Very nice looking piece,great start.


----------



## firehawkmph (Apr 26, 2008)

Eugene,
Looks good, now you're hooked. At one of our club demos, the fellow doing the turning told us he was making a 'pocket butler'. I thought it was something to keep in your pocket to hold your money. I couldn't picture what he was talking about. He proceeded to turn a bowl about the size you have here. It is intended to put on your dresser to hold your wallet, change, etc. Hence the 'pocket butler'. Yours looks like it would work great for that. Keep going.
Mike Hawkins:thumbsup:


----------



## Carl J (Nov 11, 2008)

*Nice work*

Looks like one I made many years ago but yours turned out better.:smile:

Keep up the good work
Carl


----------



## The Mind Train (Nov 10, 2008)

*Excellent work*

Looks like you have turned a really nice piece there. Much better than my first bowl attempt which burst apart on the lathe and flew around the workshop. My fault for attempting to use meranti I suppose.

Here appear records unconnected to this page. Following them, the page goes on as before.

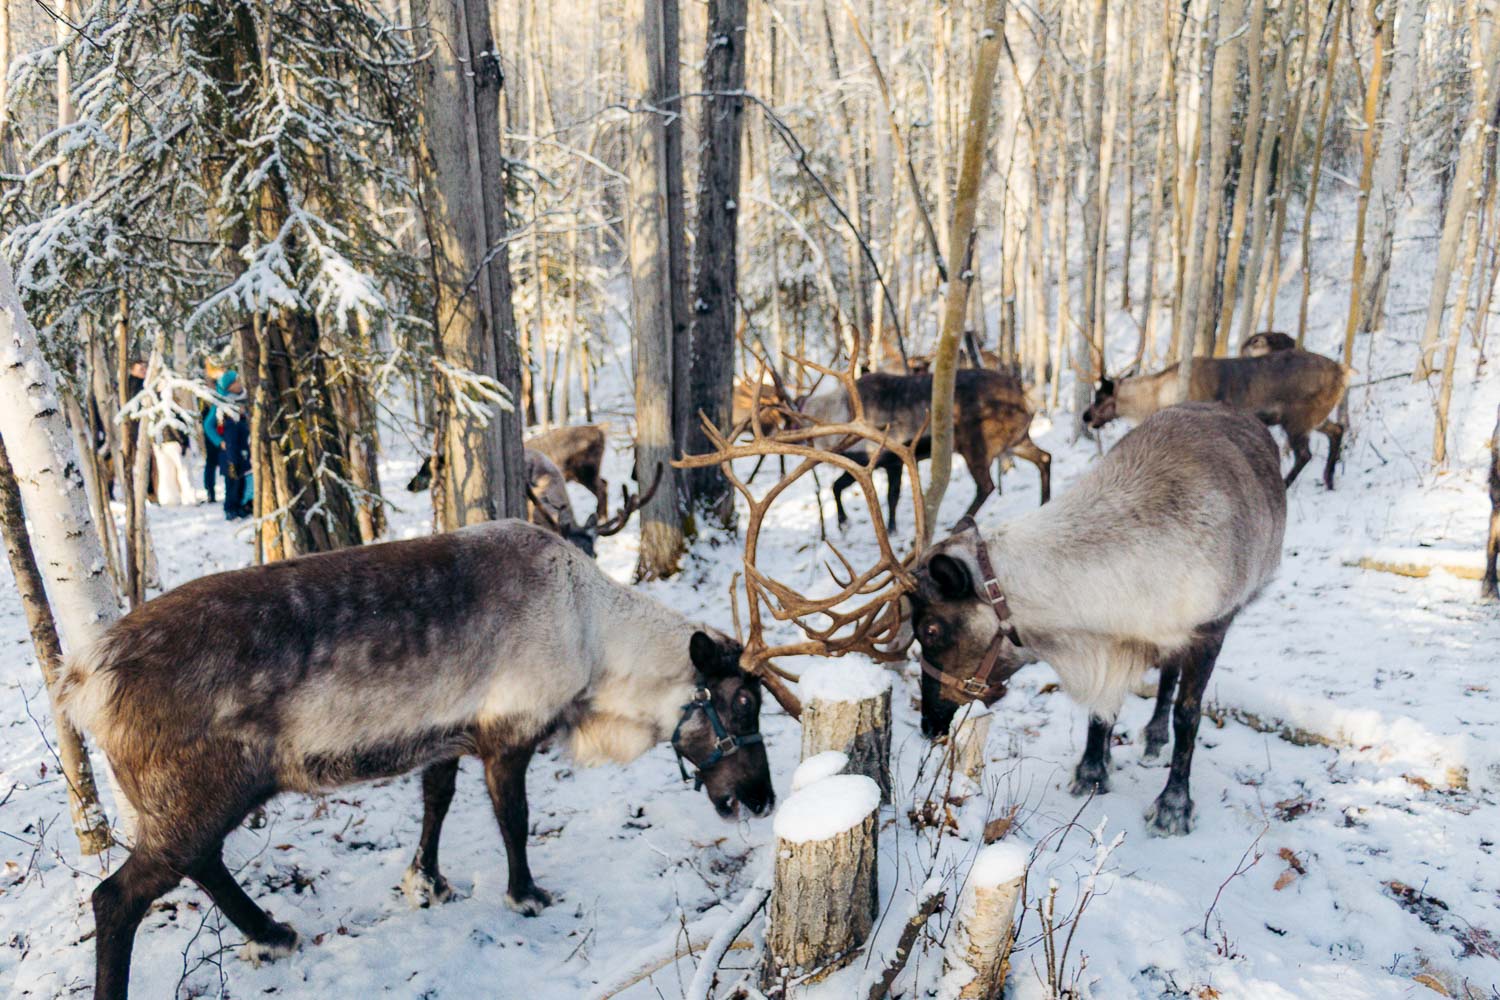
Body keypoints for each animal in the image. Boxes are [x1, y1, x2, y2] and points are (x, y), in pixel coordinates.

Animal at [55, 521, 772, 1000]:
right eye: (741, 702)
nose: (761, 799)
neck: (594, 640)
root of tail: (84, 679)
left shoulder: (447, 738)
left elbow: (437, 803)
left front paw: (427, 881)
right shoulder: (508, 736)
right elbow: (514, 821)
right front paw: (526, 896)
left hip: (204, 797)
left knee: (199, 863)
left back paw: (272, 933)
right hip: (200, 793)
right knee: (118, 895)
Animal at [902, 403, 1287, 836]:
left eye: (930, 629)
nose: (928, 724)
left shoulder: (1209, 630)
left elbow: (1188, 715)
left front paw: (1173, 806)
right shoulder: (1111, 644)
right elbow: (1103, 708)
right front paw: (1091, 771)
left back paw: (1157, 738)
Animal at [1083, 347, 1349, 489]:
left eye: (1100, 397)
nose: (1085, 416)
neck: (1155, 398)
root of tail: (1343, 372)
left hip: (1296, 420)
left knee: (1304, 454)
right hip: (1316, 418)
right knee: (1338, 429)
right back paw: (1329, 480)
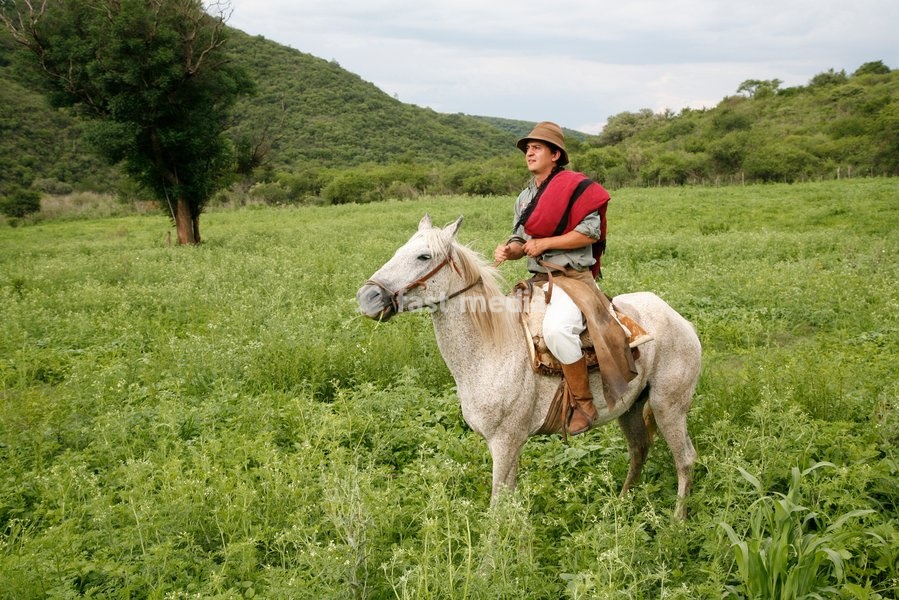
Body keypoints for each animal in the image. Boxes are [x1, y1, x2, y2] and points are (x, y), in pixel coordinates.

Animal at [357, 215, 701, 519]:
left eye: (423, 256)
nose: (367, 296)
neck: (492, 349)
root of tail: (681, 320)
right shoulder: (510, 445)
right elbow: (509, 500)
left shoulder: (505, 442)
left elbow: (497, 505)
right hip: (630, 408)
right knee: (639, 450)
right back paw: (620, 505)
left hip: (668, 406)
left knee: (685, 460)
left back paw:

What is the finishing product you have used? I started to use walnut oil on my bowls in an attempt to make them food safe until someone pointed out that is not very safe for people with nut allergies  Oh well, we live and learn. 

I have just posted some pics of me turning a bowl in the photo-galleries. Can anyone spot what I am doing wrong with the bowl-gauges? The tips get very hot.


----------



## Tony B (Jul 30, 2008)

*Nice work Eugene*

You will always remember your first. 

Keep it up


----------



## Kenbo (Sep 16, 2008)

Great job. (I wish that I had $10.00 for every time I said that on this forum) There are definately a lot of talented people on this site. :thumbsup:


----------



## jdixon (Nov 21, 2007)

Nice job Eugene! That sweetgum sure has a pretty grain pattern. 

John


----------



## Daveb (May 3, 2007)

I really like it. Being new to this, I have not yet tried anything other than small spindle type work. So I need to try some facework soon. You've given me the incentive!


----------



## dbhost (Jan 28, 2008)

Looking sharp!


----------



## red (Sep 30, 2008)

Looking good. Someday I will have to get set up to do some turnings. I like the wood grain. Red


----------



## EugeneInNC (Aug 18, 2008)

Thanks for all the kind words and for looking. You all really help give a new turner incentive to keep practicing.
Eugene


----------